Quantcast

Antidepressants linked to suicide risk in elderly

June 14, 2006

NEW YORK (Reuters Health) – The risk of suicide among older
patients appears to be increased during the first month of
therapy with selective serotonin reuptake inhibitor (SSRI)
antidepressants, but this increased risk is fairly low,
researchers in Canada report.

Dr. David N. Juurlink, of the Institute for Clinical
Evaluative Sciences, Toronto, and colleagues examined coroner’s
data, along with data on prescriptions, physician billing
claims and hospitalization, for more than 1.2 million subjects
who were at least 66 years of age between 1992 and 2000.

A total of 1138 individuals who suicide were identified and
these individuals were closely matched to 4,552 subjects who
served as comparison group, according to the team’s report in
the American Journal of Psychiatry.

Compared with other antidepressants, SSRIs were associated
with a nearly fivefold increased risk of completed suicide
during the first month of therapy. In the first 30 days of
treatment, 62 patients on an SSRI committed suicide compared
with 17 suicides among patients who were prescribed another
type of antidepressant drug.

This risk was still seen after factoring in the effects of
a recent depression diagnosis or previous psychiatric care.
Suicide of a violent nature was also more common among patients
on SSRI therapy compared with patients receiving other
antidepressants.

However, no increased risk of suicide was observed during
the second and subsequent months of SSRI antidepressant
treatment.

“Several mechanisms may underlie the association between
SSRI antidepressants and suicide,” Juurlink and colleagues
note.

“During initial therapy, the risk of suicide may increase
as some aspects of depression resolve (e.g., psychomotor
retardation), thereby energizing the patient to suicide,” they
note.
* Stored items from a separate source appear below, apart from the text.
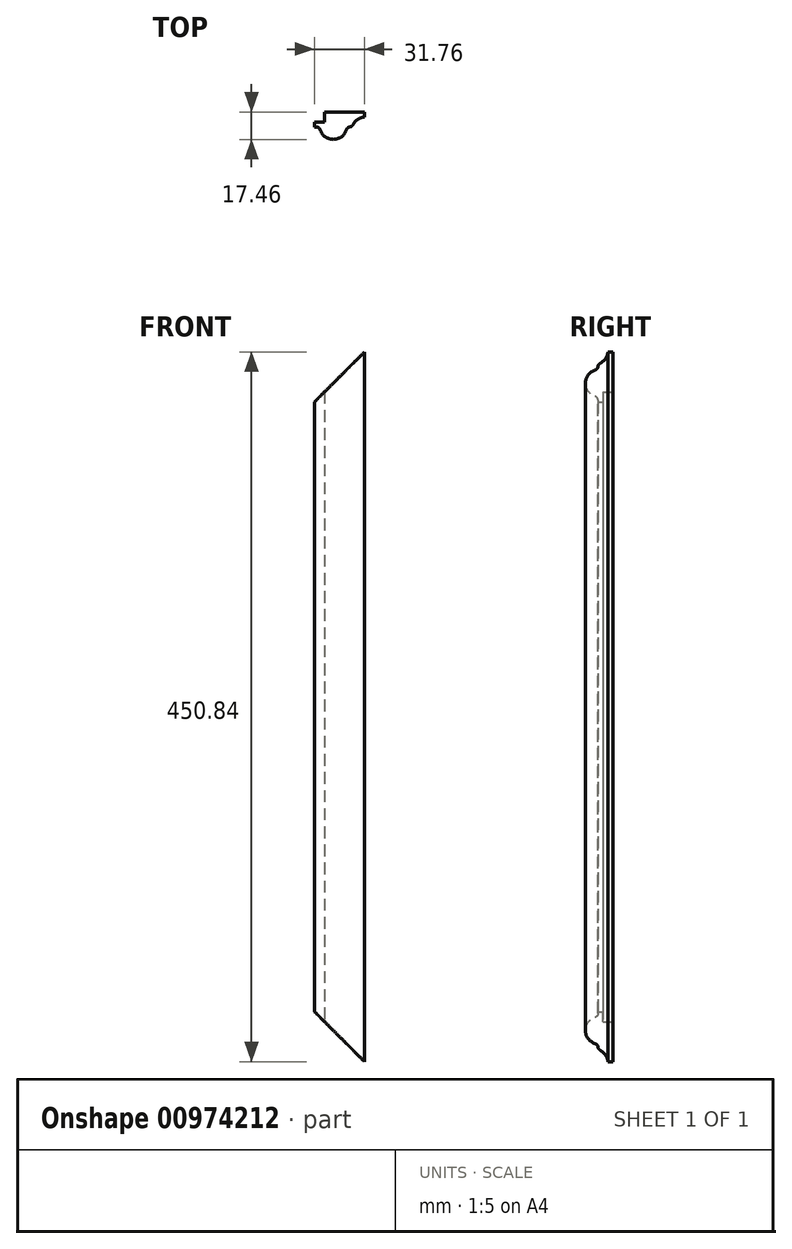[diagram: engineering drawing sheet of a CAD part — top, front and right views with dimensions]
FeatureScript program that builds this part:
annotation { "Feature Type Name" : "Feature", "Feature Type Description" : "" }
export const myFeature = defineFeature(function(context is Context, id is Id, definition is map)
    precondition{}
    {
        {
            var Q0;
            Q0=qCreatedBy(makeId("Top.planeOp"),FACE);
            var sketch = newSketch(context, id + "F0", { "sketchPlane" : qUnion([Q0])});
            skLineSegment(sketch, "E0.bottom", {"start": v(15.88, 8.73) * mm, "end": v(-15.88, 8.73) * mm});
            skLineSegment(sketch, "E0.top", {"start": v(-3.97, -8.73) * mm, "end": v(-3.98, -8.73) * mm});
            skLineSegment(sketch, "E0.left", {"start": v(15.88, 8.73) * mm, "end": v(15.88, -0.8) * mm});
            skLineSegment(sketch, "E0.right", {"start": v(-15.88, 8.73) * mm, "end": v(-15.88, -0.8) * mm});
            skPoint(sketch, "E0.middle", {"position": v(0, 0) * mm});
            skLineSegment(sketch, "E1", {"start": v(15.88, 8.73) * mm, "end": v(15.88, 5.56) * mm});
            skLineSegment(sketch, "E2", {"start": v(-19.4, -0.8) * mm, "end": v(24.15, -0.8) * mm, "construction": true});
            skLineSegment(sketch, "E3", {"start": v(21.72, 5.56) * mm, "end": v(-20.21, 5.56) * mm, "construction": true});
            skPoint(sketch, "E4", {"position": v(7.94, -0.8) * mm});
            skPoint(sketch, "E5", {"position": v(4.76, -0.8) * mm});
            skPoint(sketch, "E6", {"position": v(-12.7, -0.8) * mm});
            skLineSegment(sketch, "E7", {"start": v(-15.88, -0.8) * mm, "end": v(-12.7, -0.8) * mm});
            skLineSegment(sketch, "E8", {"start": v(4.76, -0.8) * mm, "end": v(7.94, -0.8) * mm});
            skPoint(sketch, "E9", {"position": v(-3.98, -8.73) * mm});
            skArc(sketch, "E10", {"start": v(15.88, 5.56) * mm, "mid": v(10.99, 3.53) * mm, "end": v(7.94, -0.8) * mm});
            skArc(sketch, "E11", {"start": v(-12.7, -0.8) * mm, "mid": v(-3.97, -8.73) * mm, "end": v(4.76, -0.8) * mm});
            skPoint(sketch, "E12.orphan", {"position": v(-15.88, -8.73) * mm});
            skPoint(sketch, "E13.orphan", {"position": v(15.88, -8.73) * mm});
            skSolve(sketch);
        }
        {
            var Q0;
            Q0=makeQuery(id+"F0.imprint","IMPRINT",FACE,{"disambiguationData":[TD([[makeQuery(id+"F0.imprint","IMPRINT",EDGE,{"derivedFrom":sQuery(id+"F0.wireOp",EDGE,"E0.bottom")}),1.0]])]});
            extrude(context, id + "F1", {"entities" : qUnion([Q0]), "endBound" : BoundingType.SYMMETRIC, "depth" : 450.85 * mm, "offsetDistance" : 25.4 * mm});
        }
        {
            var Q0;
            Q0=makeQuery(id+"F1.opExtrude","SWEPT_EDGE",EDGE,{"disambiguationData":[OSD([sQuery(id+"F0.wireOp",EDGE,"E8"),sQuery(id+"F0.wireOp",EDGE,"E10")])]});
            fillet(context, id + "F2", {"entities" : qUnion([Q0]), "radius" : 2.54 * mm, "tangentPropagation" : true, "allowEdgeOverflow" : false});
        }
        {
            var Q0;
            Q0=makeQuery(id+"F1.opExtrude","SWEPT_EDGE",EDGE,{"disambiguationData":[OSD([sQuery(id+"F0.wireOp",EDGE,"E7"),sQuery(id+"F0.wireOp",EDGE,"E11")])]});
            fillet(context, id + "F3", {"entities" : qUnion([Q0]), "radius" : 2.54 * mm, "tangentPropagation" : true, "allowEdgeOverflow" : false});
        }
        {
            var Q0;
            Q0=makeQuery(id+"F1.opExtrude","SWEPT_EDGE",EDGE,{"disambiguationData":[OSD([sQuery(id+"F0.wireOp",EDGE,"E8"),sQuery(id+"F0.wireOp",EDGE,"E11")])]});
            fillet(context, id + "F4", {"entities" : qUnion([Q0]), "radius" : 2.54 * mm, "tangentPropagation" : true, "allowEdgeOverflow" : false});
        }
        {
            var Q0;
            Q0=makeQuery(id+"F1.opExtrude","SWEPT_FACE",FACE,{"disambiguationData":[OSD([sQuery(id+"F0.wireOp",EDGE,"E0.bottom")])]});
            var sketch = newSketch(context, id + "F5", { "sketchPlane" : qUnion([Q0])});
            skLineSegment(sketch, "E14.top", {"start": v(-15.88, 225.43) * mm, "end": v(15.88, 225.43) * mm});
            skLineSegment(sketch, "E15", {"start": v(-15.88, 225.43) * mm, "end": v(15.88, 193.68) * mm});
            skLineSegment(sketch, "E16", {"start": v(15.88, 193.68) * mm, "end": v(15.88, 225.43) * mm});
            skLineSegment(sketch, "E17.MirrorCS", {"start": v(-15.88, -225.43) * mm, "end": v(15.88, -225.43) * mm});
            skLineSegment(sketch, "E18.MirrorCS", {"start": v(-15.87, -225.43) * mm, "end": v(15.88, -193.68) * mm});
            skLineSegment(sketch, "E19.MirrorCS", {"start": v(15.88, -193.68) * mm, "end": v(15.88, -225.43) * mm});
            skSolve(sketch);
        }
        {
            var Q0;
            Q0=makeQuery(id+"F5.imprint","IMPRINT",FACE,{"disambiguationData":[TD([[makeQuery(id+"F5.imprint","IMPRINT",EDGE,{"derivedFrom":sQuery(id+"F5.wireOp",EDGE,"E14.top")}),-1.0]])]});
            var Q1;
            Q1=makeQuery(id+"F5.imprint","IMPRINT",FACE,{"disambiguationData":[TD([[makeQuery(id+"F5.imprint","IMPRINT",EDGE,{"derivedFrom":sQuery(id+"F5.wireOp",EDGE,"E17.MirrorCS")}),1.0]])]});
            extrude(context, id + "F6", {"entities" : qUnion([Q0, Q1]), "operationType" : NewBodyOperationType.REMOVE, "endBound" : BoundingType.THROUGH_ALL, "oppositeDirection" : true, "depth" : 25.4 * mm, "offsetDistance" : 25.4 * mm});
        }
        {
            var Q0;
            Q0=makeQuery(id+"F6.boolean.opBoolean","SPLIT",FACE,{"disambiguationData":[TD([makeQuery(id+"F6.opExtrude","SWEPT_FACE",FACE,{"disambiguationData":[OSD([sQuery(id+"F5.wireOp",EDGE,"E15")])]})])],"derivedFrom":makeQuery(id+"F1.opExtrude","SWEPT_FACE",FACE,{"disambiguationData":[OSD([sQuery(id+"F0.wireOp",EDGE,"E0.bottom")])]})});
            var sketch = newSketch(context, id + "F7", { "sketchPlane" : qUnion([Q0])});
            skLineSegment(sketch, "E20", {"start": v(9.52, 200.03) * mm, "end": v(9.52, -200.03) * mm});
            skLineSegment(sketch, "E21", {"start": v(9.52, -200.03) * mm, "end": v(15.88, -193.67) * mm});
            skLineSegment(sketch, "E22", {"start": v(15.88, -193.67) * mm, "end": v(15.87, 193.67) * mm});
            skLineSegment(sketch, "E23", {"start": v(15.88, 193.68) * mm, "end": v(9.52, 200.03) * mm});
            skSolve(sketch);
        }
        {
            var Q0;
            Q0=makeQuery(id+"F7.imprint","IMPRINT",FACE,{"disambiguationData":[TD([[makeQuery(id+"F7.imprint","IMPRINT",EDGE,{"derivedFrom":sQuery(id+"F7.wireOp",EDGE,"E20")}),1.0]])]});
            extrude(context, id + "F8", {"entities" : qUnion([Q0]), "operationType" : NewBodyOperationType.REMOVE, "oppositeDirection" : true, "depth" : 6.35 * mm, "offsetDistance" : 25.4 * mm});
        }
    });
The patients may also develop feelings of restlessness
during SSRI antidepressants, “which may increase the risk of
suicide.”

These findings differ from those reported online this week
in the Public Library of Science Medicine journal. Researchers
compared suicide rates in the U.S. in the last 14 years with
the use of an SSRI antidepressant during the same period. They
found that as the number of fluoxetine (Prozac) prescriptions
increased, the number of suicides decreased.

However, the researchers add that their findings don’t
preclude an increased suicide risk in small populations, and
recommend that the relationship between suicide and SSRI drug
treatment should be further examined.